TASK DETAILS: Each line from the one containing "1: (801, 424, 3.29)" to the end of the records below should be restated word for word; please leave out all other lines.

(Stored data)
# # # # #
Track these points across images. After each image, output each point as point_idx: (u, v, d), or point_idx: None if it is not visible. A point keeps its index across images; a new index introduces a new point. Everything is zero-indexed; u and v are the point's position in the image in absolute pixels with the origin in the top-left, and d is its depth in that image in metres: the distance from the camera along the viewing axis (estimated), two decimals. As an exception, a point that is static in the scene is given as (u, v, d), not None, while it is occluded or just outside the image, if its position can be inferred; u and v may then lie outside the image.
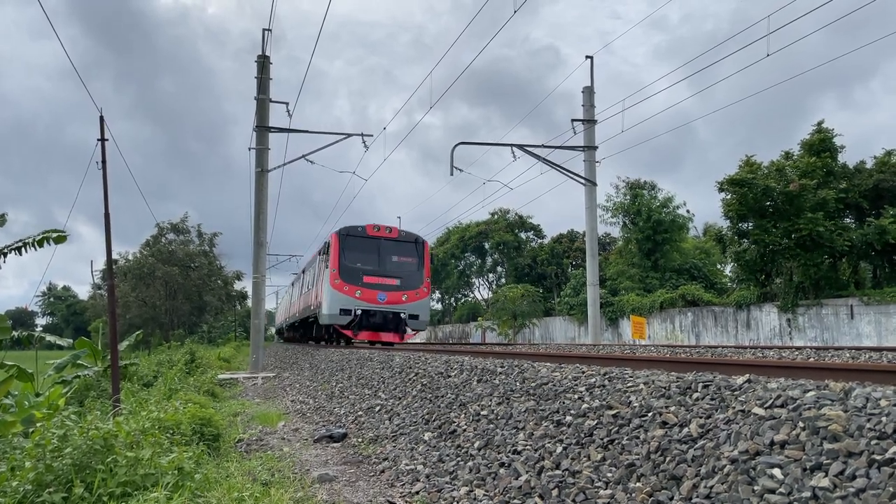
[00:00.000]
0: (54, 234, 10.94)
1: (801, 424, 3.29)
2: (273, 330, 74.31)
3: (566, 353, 9.67)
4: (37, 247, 10.94)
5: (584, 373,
# # # # #
RESPONSE AREA:
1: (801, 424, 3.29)
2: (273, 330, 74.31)
3: (566, 353, 9.67)
4: (37, 247, 10.94)
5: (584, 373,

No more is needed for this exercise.